• _WORK TO BE COMPLETED_:
Your reply should be a single number, the count of lines in the records that contain the string "Haut".

• _Collected data entries_:
━━━━

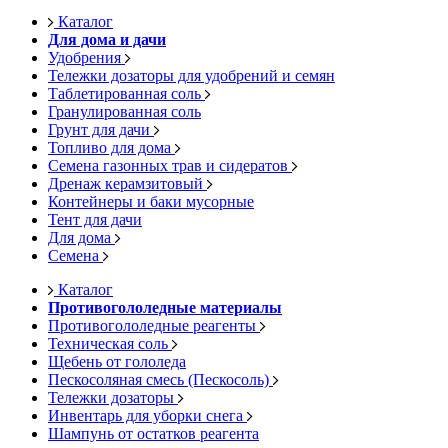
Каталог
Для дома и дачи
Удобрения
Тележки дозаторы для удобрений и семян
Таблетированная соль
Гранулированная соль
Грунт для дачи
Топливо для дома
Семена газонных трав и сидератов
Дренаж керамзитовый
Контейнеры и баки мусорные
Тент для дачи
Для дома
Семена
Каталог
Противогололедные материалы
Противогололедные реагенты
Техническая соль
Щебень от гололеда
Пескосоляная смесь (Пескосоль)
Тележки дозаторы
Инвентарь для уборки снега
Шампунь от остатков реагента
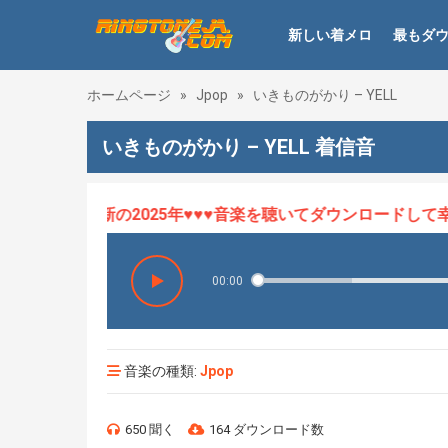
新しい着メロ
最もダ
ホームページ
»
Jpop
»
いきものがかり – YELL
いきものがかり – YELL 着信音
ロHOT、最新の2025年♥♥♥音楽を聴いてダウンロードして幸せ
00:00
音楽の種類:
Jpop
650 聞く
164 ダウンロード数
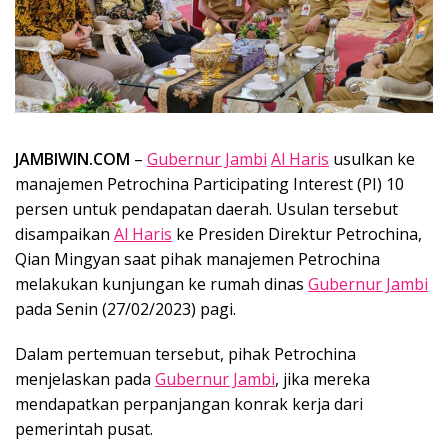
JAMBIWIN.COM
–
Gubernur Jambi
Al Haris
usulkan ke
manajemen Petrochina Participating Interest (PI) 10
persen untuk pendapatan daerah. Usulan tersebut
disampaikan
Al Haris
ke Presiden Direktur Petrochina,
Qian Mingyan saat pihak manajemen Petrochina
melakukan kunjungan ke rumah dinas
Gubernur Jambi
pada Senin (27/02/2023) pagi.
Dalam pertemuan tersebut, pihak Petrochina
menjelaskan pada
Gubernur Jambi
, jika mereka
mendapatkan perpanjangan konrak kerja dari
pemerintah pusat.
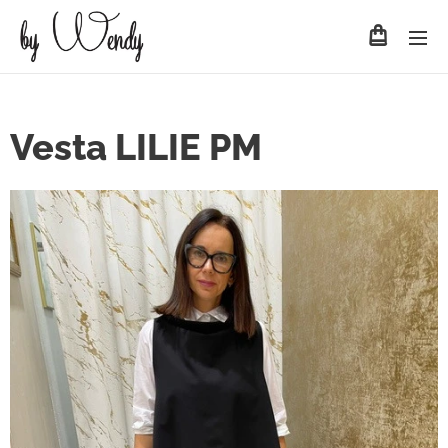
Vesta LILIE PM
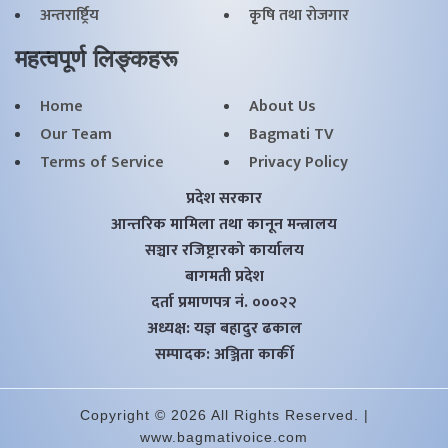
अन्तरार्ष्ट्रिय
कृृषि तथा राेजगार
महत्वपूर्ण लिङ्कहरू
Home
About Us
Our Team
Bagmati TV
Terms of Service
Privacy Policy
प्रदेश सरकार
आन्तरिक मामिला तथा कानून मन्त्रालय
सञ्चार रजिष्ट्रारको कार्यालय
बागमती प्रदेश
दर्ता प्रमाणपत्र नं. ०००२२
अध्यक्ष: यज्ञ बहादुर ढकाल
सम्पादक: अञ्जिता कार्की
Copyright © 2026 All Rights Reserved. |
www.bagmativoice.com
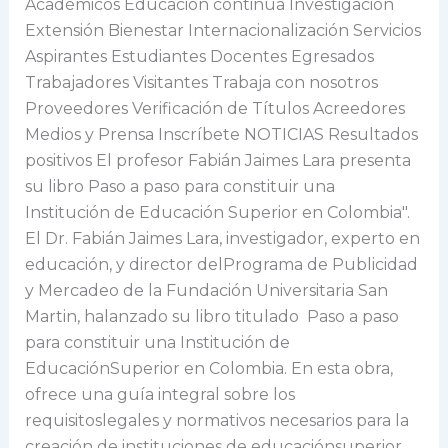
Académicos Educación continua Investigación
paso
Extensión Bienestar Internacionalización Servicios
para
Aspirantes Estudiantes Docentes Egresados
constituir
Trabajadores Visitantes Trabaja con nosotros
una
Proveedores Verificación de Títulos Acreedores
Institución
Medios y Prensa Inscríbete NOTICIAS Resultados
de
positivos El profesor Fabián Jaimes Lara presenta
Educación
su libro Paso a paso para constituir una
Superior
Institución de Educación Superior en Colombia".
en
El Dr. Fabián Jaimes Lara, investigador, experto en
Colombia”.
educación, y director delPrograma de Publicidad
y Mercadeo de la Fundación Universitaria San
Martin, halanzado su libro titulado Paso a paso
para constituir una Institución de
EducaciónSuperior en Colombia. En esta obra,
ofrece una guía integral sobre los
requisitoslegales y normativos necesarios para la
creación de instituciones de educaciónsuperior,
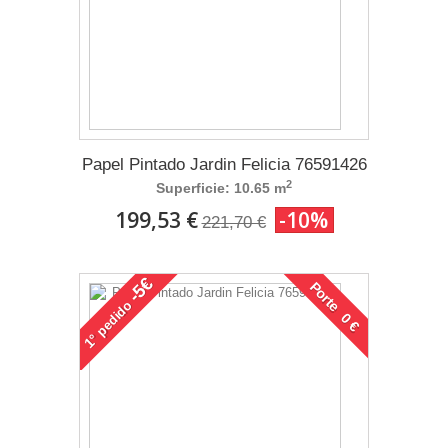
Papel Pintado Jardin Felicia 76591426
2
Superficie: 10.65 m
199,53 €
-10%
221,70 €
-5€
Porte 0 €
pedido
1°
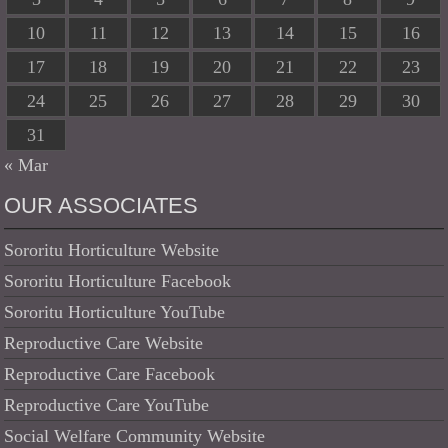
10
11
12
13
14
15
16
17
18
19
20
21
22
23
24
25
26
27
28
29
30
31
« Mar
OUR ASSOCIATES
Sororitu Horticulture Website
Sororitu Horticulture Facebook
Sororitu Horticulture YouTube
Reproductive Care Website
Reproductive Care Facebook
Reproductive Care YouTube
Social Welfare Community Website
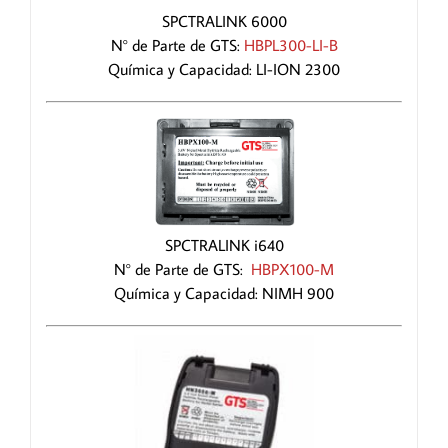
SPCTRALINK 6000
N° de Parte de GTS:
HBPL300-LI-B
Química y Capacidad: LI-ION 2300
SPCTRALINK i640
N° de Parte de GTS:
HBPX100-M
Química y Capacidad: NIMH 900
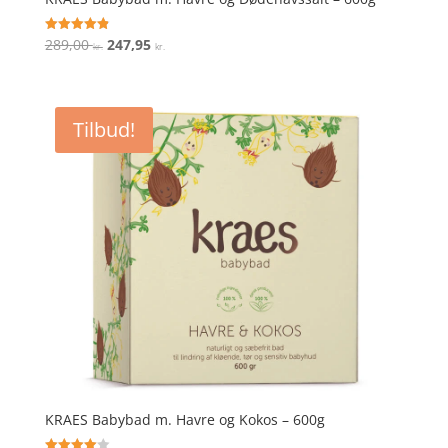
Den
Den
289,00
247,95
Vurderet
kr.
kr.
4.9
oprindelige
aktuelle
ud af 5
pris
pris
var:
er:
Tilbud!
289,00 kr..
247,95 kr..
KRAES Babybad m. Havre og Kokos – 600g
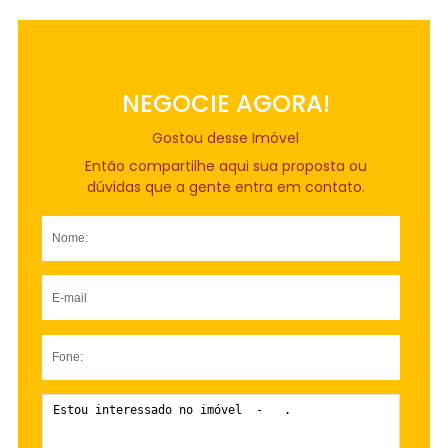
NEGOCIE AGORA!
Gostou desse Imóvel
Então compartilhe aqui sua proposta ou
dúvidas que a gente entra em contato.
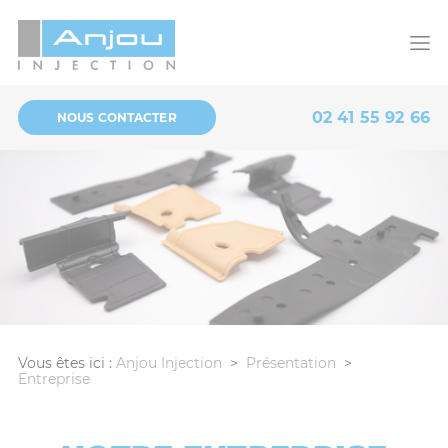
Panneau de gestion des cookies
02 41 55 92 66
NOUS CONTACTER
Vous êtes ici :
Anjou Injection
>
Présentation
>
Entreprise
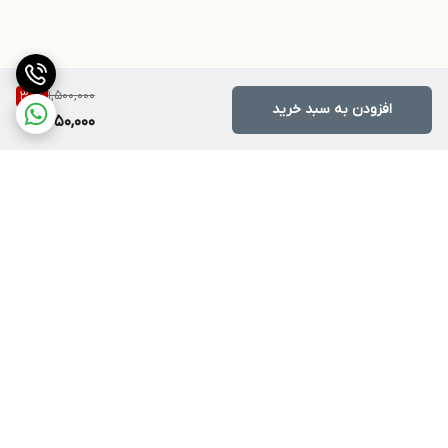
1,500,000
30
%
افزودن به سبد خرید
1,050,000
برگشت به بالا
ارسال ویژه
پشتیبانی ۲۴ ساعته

━━━━

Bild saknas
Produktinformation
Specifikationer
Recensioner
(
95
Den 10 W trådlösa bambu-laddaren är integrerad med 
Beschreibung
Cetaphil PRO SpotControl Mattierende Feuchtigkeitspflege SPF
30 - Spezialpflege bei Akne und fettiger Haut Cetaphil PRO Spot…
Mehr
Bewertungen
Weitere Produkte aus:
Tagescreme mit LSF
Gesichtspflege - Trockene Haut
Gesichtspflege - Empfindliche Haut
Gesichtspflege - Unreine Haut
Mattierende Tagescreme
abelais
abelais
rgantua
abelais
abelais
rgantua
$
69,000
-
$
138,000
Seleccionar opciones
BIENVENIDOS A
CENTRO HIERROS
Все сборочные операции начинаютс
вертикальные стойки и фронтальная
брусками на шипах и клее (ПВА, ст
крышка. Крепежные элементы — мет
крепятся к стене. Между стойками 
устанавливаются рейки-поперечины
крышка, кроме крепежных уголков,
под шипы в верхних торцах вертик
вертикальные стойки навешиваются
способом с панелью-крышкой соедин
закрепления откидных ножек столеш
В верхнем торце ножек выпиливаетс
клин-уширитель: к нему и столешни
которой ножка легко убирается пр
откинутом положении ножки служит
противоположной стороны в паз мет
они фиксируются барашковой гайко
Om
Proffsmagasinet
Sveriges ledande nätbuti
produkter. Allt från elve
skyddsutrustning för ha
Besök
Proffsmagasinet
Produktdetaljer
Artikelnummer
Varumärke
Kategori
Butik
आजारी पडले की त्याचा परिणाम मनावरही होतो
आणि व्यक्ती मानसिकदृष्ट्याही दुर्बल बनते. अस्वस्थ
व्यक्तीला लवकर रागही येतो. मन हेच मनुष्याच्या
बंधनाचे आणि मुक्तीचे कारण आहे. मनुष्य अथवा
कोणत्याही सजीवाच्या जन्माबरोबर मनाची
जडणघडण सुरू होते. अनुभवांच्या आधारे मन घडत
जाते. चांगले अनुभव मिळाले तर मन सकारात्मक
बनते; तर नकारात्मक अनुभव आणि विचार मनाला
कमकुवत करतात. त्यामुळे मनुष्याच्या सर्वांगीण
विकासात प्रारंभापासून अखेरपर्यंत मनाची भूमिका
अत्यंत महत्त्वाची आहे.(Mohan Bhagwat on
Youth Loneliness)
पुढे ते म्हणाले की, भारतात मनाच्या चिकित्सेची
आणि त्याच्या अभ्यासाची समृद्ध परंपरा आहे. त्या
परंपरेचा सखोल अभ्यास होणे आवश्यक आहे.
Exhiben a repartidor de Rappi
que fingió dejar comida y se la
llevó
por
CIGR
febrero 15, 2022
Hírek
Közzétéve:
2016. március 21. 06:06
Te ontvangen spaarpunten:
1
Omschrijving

━━━━

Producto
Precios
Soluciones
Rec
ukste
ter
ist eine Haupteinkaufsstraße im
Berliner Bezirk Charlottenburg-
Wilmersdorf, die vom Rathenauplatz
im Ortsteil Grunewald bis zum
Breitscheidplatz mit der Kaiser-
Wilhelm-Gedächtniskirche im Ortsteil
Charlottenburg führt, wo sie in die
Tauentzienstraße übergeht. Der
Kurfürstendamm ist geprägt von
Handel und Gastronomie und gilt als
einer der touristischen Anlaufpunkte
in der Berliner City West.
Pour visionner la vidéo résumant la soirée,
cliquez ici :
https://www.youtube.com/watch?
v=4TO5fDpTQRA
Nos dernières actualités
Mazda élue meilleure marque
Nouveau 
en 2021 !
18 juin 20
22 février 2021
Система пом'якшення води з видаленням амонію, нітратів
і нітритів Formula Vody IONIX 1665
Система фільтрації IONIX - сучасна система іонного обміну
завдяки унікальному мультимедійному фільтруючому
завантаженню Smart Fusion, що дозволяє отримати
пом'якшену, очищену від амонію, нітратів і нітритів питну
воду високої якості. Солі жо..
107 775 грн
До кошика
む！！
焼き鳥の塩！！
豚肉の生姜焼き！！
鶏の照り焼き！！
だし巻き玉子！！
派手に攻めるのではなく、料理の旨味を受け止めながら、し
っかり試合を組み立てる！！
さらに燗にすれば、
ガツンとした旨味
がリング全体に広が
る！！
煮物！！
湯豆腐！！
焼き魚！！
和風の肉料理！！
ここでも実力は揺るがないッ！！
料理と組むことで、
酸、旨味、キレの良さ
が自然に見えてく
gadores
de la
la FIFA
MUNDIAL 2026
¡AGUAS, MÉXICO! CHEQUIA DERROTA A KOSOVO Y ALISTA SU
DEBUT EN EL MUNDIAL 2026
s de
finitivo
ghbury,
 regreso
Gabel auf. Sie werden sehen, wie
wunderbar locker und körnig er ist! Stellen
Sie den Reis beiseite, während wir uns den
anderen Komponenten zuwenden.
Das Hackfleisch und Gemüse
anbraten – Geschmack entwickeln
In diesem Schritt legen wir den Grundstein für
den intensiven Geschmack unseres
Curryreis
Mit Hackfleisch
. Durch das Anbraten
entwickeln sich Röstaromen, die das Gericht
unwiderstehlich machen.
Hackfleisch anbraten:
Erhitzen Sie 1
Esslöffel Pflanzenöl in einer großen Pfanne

━━━━

• _EXPECTED ANSWER_:
4